Microsoft suspended MSN Juku to investigate the plagiarism allegations, and subsequently released a statement announcing that the Chinese vendor Microsoft hired to create MSN Juku had indeed used stolen code to build the site.
The statement from Microsoft reads:
REDMOND, Wash. - Dec. 15, 2009 - On Monday, December 14, questions arose over a beta application called Juku developed by a Chinese vendor for our MSN China joint venture. We immediately worked with our MSN China joint venture to investigate the situation.
The vendor has now acknowledged that a portion of the code they provided was indeed copied. This was in clear violation of the vendor's contract with the MSN China joint venture, and equally inconsistent with Microsoft's policies respecting intellectual property.
In a blog post on their site, Plurk offered these details on what they believe took place:
Here's the short of what we think has happened:
* Microsoft China officially launched its own microblogging service, MSN Juku/Hompy/Mclub, some time in November, 2009.

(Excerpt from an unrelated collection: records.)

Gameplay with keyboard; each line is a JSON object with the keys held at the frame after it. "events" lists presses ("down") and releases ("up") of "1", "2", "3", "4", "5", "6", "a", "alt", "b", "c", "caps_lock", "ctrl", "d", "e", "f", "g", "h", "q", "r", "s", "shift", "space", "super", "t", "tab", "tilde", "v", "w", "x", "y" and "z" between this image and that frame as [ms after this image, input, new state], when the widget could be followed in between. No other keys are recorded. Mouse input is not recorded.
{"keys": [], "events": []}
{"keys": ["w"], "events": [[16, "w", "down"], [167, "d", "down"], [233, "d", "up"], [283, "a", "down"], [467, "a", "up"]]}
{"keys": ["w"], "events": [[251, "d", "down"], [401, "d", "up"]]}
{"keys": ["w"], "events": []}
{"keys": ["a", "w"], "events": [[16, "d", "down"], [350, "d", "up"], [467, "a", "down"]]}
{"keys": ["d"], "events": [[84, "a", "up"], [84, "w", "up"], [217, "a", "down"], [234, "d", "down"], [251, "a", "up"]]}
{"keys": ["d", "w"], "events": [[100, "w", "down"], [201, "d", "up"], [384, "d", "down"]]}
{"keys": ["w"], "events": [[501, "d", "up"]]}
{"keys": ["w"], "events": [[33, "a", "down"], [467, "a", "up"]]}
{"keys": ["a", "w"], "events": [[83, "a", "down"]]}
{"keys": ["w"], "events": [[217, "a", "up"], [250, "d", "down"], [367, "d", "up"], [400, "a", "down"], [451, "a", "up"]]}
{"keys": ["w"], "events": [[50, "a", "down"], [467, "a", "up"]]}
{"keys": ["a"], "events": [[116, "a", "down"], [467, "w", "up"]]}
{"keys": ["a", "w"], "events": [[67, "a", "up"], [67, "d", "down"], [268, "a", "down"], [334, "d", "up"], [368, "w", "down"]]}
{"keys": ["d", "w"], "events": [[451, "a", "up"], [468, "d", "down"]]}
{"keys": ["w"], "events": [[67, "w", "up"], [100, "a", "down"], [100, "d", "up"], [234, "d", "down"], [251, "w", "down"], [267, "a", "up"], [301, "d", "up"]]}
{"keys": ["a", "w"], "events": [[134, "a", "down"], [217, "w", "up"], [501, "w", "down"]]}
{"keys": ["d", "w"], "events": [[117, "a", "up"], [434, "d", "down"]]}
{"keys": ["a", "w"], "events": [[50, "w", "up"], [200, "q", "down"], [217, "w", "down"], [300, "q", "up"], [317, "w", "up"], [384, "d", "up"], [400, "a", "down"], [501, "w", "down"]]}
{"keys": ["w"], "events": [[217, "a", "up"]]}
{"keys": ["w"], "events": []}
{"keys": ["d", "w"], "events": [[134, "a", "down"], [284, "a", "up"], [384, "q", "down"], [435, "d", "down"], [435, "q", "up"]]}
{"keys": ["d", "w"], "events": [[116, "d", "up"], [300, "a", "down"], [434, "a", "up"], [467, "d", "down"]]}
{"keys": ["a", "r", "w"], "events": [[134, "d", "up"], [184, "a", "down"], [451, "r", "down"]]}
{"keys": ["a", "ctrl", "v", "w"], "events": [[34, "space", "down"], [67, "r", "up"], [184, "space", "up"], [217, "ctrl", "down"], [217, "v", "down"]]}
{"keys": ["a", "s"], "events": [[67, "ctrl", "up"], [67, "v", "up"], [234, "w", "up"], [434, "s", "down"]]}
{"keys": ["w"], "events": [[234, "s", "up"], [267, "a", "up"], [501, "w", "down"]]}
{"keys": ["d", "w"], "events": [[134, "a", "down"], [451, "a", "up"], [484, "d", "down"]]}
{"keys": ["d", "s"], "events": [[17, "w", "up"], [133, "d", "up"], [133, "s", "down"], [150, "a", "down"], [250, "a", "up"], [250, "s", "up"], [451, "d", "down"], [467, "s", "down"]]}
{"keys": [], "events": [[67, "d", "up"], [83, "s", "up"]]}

* The service's design and UI is by and large an EXACT copy of Plurk's innovative left-right timeline scrolling navigation system. (see screen captures below)
* Some 80% of the client and product codebase appears to be stolen directly from Plurk! (see evidence below).
* Plurk was never approached nor collaborated in any capacity with MS on this service.
* As a young startup, we're stunned, shocked, and unsure what to do next and need your support and suggestions.